You become a member and pick a car sharing plan that meets your needs. Once you join, you can reserve cars by the hour or by the day. The rates change based on where you drive and the type of car you are driving.
Over Labor Day weekend there was a bicycle accident involving a Zip Car. With all of the discussion about ride-sharing services and their level of insurance coverage per passenger I thought it would be worth while to discuss the insurance coverage of Zip-Car, not a ride-sharing service, a car sharing service. The bicycle accident took place at 2633 N Halsted St, Chicago, IL 60614 around 8:15 PM on Friday night. It has already been input into our bicycle accident map of Chicago. The cyclist walked away from the scene of the accident with a limp but was overall okay.
What are some problems associated with a ZipCar?
Let’s use our common sense for a moment. People become skilled at certain activities by doing said activities. Driving is one of them. Did you ever go a week or two without driving a car? Perhaps like on a vacation where you did not need a car? You get back to town and jump in your car and realize that you’re a bit out of practice when it comes to driving your own car that you’ve driven hundreds and thousands of times. People who drive ZipCars generally only need a car on occasion. For a monthly fee, they have on-demand access to cars parked around the city. They are able to check out different cars without much effort. So now, you have someone who may be out of practice in driving a car coupled with the fact that he is probably not very familiar with the car he is driving. This is a dangerous combination for other drivers, cyclists and pedestrians who have to share the road with the ZipCar driver.
Next, ZipCar pays for insurance. There’s a small deductible, but ZipCar carries the insurance policy on their fleet of cars. The liability insurance coverage it provides for members is capped at $300,000 per incident, no matter how many people they may hurt. Drivers under 21 get far less coverage as it would be too costly for Zipcar to pay money to provide $300,000 in coverage to younger drivers. Zipcar does very little with its under 21 drivers, offering the “minimum financial responsibility limits required by law in the jurisdiction in which the accident occurs or the claim is adjudicated.”
While $300,000 of coverage isn’t bad, it would not cover a ZipCar caused accident in which the injuries were catastrophic or fatal. Still, a lot of the critics of ZipCar talk about this $300,000 not being enough (and I agree).
So what happens if I’m in an accident with a ZipCar? Do I file a lawsuit against them?

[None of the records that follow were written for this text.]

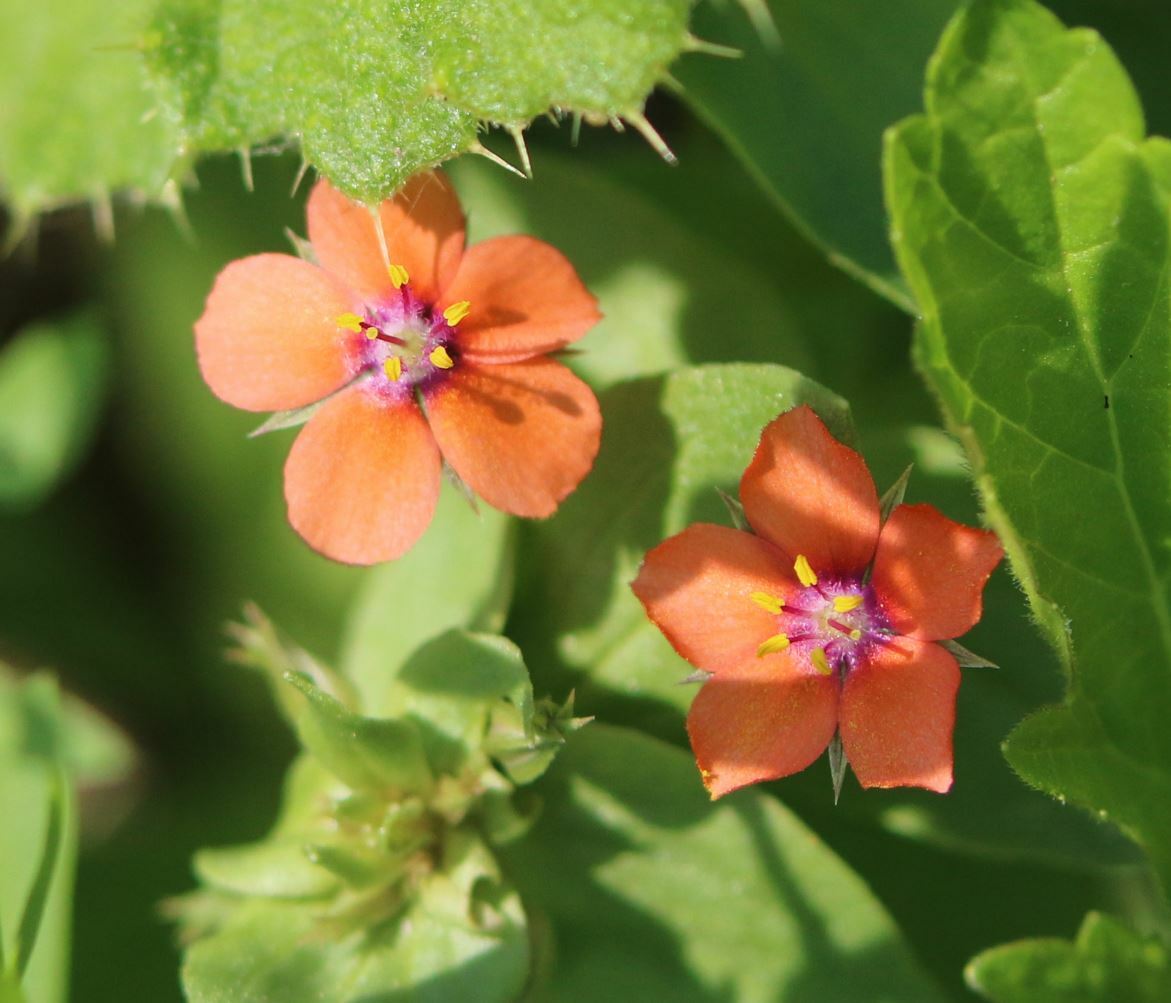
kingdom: Plantae
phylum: Tracheophyta
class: Magnoliopsida
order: Ericales
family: Primulaceae
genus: Lysimachia
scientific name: Lysimachia arvensis
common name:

The answer is: “Probably not.” Assuming the accident was the fault of the ZipCar driver, you would pursue a claim or file a lawsuit against the at fault driver. ZipCar’s insurance company would step in and defend and indemnify (pay for damages) the ZipCar driver, up to the insurance limits. Essentially, pursuing a case against a ZipCar driver is the same as pursuing any other car accident caused by a negligent driver.
There is at least one exception I can think of as I write this article. What if the accident was caused by ZipCar? For instance, what if the accident was caused because the ZipCar itself was poorly maintained? Maybe the ZipCar provided to a particular driver had faulty brakes or tires preventing a ZipCar driver from avoiding an accident. In these types of situations, there very well may be a case against ZipCar. ZipCar has thought of this and noted in its initial public offering that in the event that it was responsible for an accident, it had coverage up to $5 million in the United States, quite a bit more than it offers its members. Hmm – interesting – ZipCar insures its members up to $300,000 and itself to $5,000,000.